* What the exercise asks *
In the records below, swap every "Makasar" for "Makassar" and leave everything else as it is.

------------------------

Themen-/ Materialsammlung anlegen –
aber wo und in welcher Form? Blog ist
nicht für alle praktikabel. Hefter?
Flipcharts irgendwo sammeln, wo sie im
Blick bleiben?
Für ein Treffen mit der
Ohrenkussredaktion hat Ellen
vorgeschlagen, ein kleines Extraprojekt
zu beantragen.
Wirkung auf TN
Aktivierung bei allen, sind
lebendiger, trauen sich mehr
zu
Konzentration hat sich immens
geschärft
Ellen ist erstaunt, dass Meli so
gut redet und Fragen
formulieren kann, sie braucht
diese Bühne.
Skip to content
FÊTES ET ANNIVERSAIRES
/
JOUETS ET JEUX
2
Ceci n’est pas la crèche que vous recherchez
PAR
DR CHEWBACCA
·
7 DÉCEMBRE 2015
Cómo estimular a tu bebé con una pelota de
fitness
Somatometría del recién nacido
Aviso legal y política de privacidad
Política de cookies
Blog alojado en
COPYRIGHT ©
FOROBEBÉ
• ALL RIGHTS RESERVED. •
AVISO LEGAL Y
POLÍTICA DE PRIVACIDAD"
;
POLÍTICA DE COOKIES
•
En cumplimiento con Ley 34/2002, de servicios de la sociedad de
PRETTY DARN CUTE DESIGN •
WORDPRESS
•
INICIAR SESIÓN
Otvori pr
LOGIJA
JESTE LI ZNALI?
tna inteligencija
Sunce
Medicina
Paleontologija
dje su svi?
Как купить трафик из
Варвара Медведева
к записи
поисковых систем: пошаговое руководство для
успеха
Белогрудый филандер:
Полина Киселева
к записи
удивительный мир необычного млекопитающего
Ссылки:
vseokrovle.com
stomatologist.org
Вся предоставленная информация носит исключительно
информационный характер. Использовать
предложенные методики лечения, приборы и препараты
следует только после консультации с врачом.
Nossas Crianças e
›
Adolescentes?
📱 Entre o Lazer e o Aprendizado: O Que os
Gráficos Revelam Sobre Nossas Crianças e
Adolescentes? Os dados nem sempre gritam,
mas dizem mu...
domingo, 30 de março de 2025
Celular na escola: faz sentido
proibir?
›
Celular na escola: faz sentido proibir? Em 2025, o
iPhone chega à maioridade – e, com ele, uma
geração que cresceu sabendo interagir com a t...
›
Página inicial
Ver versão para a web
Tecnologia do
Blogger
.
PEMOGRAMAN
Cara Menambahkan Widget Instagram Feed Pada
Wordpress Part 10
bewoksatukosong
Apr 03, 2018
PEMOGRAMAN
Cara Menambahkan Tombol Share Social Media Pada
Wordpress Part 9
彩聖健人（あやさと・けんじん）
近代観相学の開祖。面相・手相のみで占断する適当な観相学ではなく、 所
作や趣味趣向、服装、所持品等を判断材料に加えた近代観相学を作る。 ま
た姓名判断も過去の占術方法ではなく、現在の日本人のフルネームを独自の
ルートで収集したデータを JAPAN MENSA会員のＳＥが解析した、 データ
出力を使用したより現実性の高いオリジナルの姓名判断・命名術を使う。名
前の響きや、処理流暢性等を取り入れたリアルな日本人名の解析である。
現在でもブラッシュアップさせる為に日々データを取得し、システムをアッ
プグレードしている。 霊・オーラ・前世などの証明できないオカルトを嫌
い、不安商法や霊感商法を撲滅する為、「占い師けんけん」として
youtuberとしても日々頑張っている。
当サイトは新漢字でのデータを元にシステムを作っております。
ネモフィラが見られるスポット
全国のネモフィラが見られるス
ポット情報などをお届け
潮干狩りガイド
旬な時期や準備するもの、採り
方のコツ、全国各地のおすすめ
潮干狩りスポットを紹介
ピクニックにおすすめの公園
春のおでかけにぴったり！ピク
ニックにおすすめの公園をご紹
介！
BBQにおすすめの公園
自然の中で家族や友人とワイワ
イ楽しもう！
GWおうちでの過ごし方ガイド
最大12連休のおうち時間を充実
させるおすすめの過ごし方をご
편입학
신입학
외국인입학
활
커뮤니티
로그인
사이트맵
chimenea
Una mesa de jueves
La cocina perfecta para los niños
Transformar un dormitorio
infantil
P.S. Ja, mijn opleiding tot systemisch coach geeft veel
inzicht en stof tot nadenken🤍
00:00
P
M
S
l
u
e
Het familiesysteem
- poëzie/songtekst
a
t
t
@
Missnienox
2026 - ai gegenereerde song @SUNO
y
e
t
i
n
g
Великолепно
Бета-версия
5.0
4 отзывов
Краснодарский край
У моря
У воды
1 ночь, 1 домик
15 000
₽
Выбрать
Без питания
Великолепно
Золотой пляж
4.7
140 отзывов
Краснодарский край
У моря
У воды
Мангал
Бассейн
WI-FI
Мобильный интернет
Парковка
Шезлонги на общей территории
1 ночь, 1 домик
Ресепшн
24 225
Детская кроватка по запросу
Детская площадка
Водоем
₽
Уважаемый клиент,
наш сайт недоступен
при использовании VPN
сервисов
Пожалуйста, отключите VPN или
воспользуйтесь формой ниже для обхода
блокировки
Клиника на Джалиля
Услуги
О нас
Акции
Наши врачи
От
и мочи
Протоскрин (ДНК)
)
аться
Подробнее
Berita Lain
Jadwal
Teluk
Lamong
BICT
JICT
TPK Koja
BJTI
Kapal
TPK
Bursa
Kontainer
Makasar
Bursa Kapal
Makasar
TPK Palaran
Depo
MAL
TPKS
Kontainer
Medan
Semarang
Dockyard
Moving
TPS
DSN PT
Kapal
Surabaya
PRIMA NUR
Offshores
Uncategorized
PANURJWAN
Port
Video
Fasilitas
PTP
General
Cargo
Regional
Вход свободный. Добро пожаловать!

------------------------

* Solution below *
Themen-/ Materialsammlung anlegen –
aber wo und in welcher Form? Blog ist
nicht für alle praktikabel. Hefter?
Flipcharts irgendwo sammeln, wo sie im
Blick bleiben?
Für ein Treffen mit der
Ohrenkussredaktion hat Ellen
vorgeschlagen, ein kleines Extraprojekt
zu beantragen.
Wirkung auf TN
Aktivierung bei allen, sind
lebendiger, trauen sich mehr
zu
Konzentration hat sich immens
geschärft
Ellen ist erstaunt, dass Meli so
gut redet und Fragen
formulieren kann, sie braucht
diese Bühne.
Skip to content
FÊTES ET ANNIVERSAIRES
/
JOUETS ET JEUX
2
Ceci n’est pas la crèche que vous recherchez
PAR
DR CHEWBACCA
·
7 DÉCEMBRE 2015
Cómo estimular a tu bebé con una pelota de
fitness
Somatometría del recién nacido
Aviso legal y política de privacidad
Política de cookies
Blog alojado en
COPYRIGHT ©
FOROBEBÉ
• ALL RIGHTS RESERVED. •
AVISO LEGAL Y
POLÍTICA DE PRIVACIDAD"
;
POLÍTICA DE COOKIES
•
En cumplimiento con Ley 34/2002, de servicios de la sociedad de
PRETTY DARN CUTE DESIGN •
WORDPRESS
•
INICIAR SESIÓN
Otvori pr
LOGIJA
JESTE LI ZNALI?
tna inteligencija
Sunce
Medicina
Paleontologija
dje su svi?
Как купить трафик из
Варвара Медведева
к записи
поисковых систем: пошаговое руководство для
успеха
Белогрудый филандер:
Полина Киселева
к записи
удивительный мир необычного млекопитающего
Ссылки:
vseokrovle.com
stomatologist.org
Вся предоставленная информация носит исключительно
информационный характер. Использовать
предложенные методики лечения, приборы и препараты
следует только после консультации с врачом.
Nossas Crianças e
›
Adolescentes?
📱 Entre o Lazer e o Aprendizado: O Que os
Gráficos Revelam Sobre Nossas Crianças e
Adolescentes? Os dados nem sempre gritam,
mas dizem mu...
domingo, 30 de março de 2025
Celular na escola: faz sentido
proibir?
›
Celular na escola: faz sentido proibir? Em 2025, o
iPhone chega à maioridade – e, com ele, uma
geração que cresceu sabendo interagir com a t...
›
Página inicial
Ver versão para a web
Tecnologia do
Blogger
.
PEMOGRAMAN
Cara Menambahkan Widget Instagram Feed Pada
Wordpress Part 10
bewoksatukosong
Apr 03, 2018
PEMOGRAMAN
Cara Menambahkan Tombol Share Social Media Pada
Wordpress Part 9
彩聖健人（あやさと・けんじん）
近代観相学の開祖。面相・手相のみで占断する適当な観相学ではなく、 所
作や趣味趣向、服装、所持品等を判断材料に加えた近代観相学を作る。 ま
た姓名判断も過去の占術方法ではなく、現在の日本人のフルネームを独自の
ルートで収集したデータを JAPAN MENSA会員のＳＥが解析した、 データ
出力を使用したより現実性の高いオリジナルの姓名判断・命名術を使う。名
前の響きや、処理流暢性等を取り入れたリアルな日本人名の解析である。
現在でもブラッシュアップさせる為に日々データを取得し、システムをアッ
プグレードしている。 霊・オーラ・前世などの証明できないオカルトを嫌
い、不安商法や霊感商法を撲滅する為、「占い師けんけん」として
youtuberとしても日々頑張っている。
当サイトは新漢字でのデータを元にシステムを作っております。
ネモフィラが見られるスポット
全国のネモフィラが見られるス
ポット情報などをお届け
潮干狩りガイド
旬な時期や準備するもの、採り
方のコツ、全国各地のおすすめ
潮干狩りスポットを紹介
ピクニックにおすすめの公園
春のおでかけにぴったり！ピク
ニックにおすすめの公園をご紹
介！
BBQにおすすめの公園
自然の中で家族や友人とワイワ
イ楽しもう！
GWおうちでの過ごし方ガイド
最大12連休のおうち時間を充実
させるおすすめの過ごし方をご
편입학
신입학
외국인입학
활
커뮤니티
로그인
사이트맵
chimenea
Una mesa de jueves
La cocina perfecta para los niños
Transformar un dormitorio
infantil
P.S. Ja, mijn opleiding tot systemisch coach geeft veel
inzicht en stof tot nadenken🤍
00:00
P
M
S
l
u
e
Het familiesysteem
- poëzie/songtekst
a
t
t
@
Missnienox
2026 - ai gegenereerde song @SUNO
y
e
t
i
n
g
Великолепно
Бета-версия
5.0
4 отзывов
Краснодарский край
У моря
У воды
1 ночь, 1 домик
15 000
₽
Выбрать
Без питания
Великолепно
Золотой пляж
4.7
140 отзывов
Краснодарский край
У моря
У воды
Мангал
Бассейн
WI-FI
Мобильный интернет
Парковка
Шезлонги на общей территории
1 ночь, 1 домик
Ресепшн
24 225
Детская кроватка по запросу
Детская площадка
Водоем
₽
Уважаемый клиент,
наш сайт недоступен
при использовании VPN
сервисов
Пожалуйста, отключите VPN или
воспользуйтесь формой ниже для обхода
блокировки
Клиника на Джалиля
Услуги
О нас
Акции
Наши врачи
От
и мочи
Протоскрин (ДНК)
)
аться
Подробнее
Berita Lain
Jadwal
Teluk
Lamong
BICT
JICT
TPK Koja
BJTI
Kapal
TPK
Bursa
Kontainer
Makassar
Bursa Kapal
Makassar
TPK Palaran
Depo
MAL
TPKS
Kontainer
Medan
Semarang
Dockyard
Moving
TPS
DSN PT
Kapal
Surabaya
PRIMA NUR
Offshores
Uncategorized
PANURJWAN
Port
Video
Fasilitas
PTP
General
Cargo
Regional
Вход свободный. Добро пожаловать!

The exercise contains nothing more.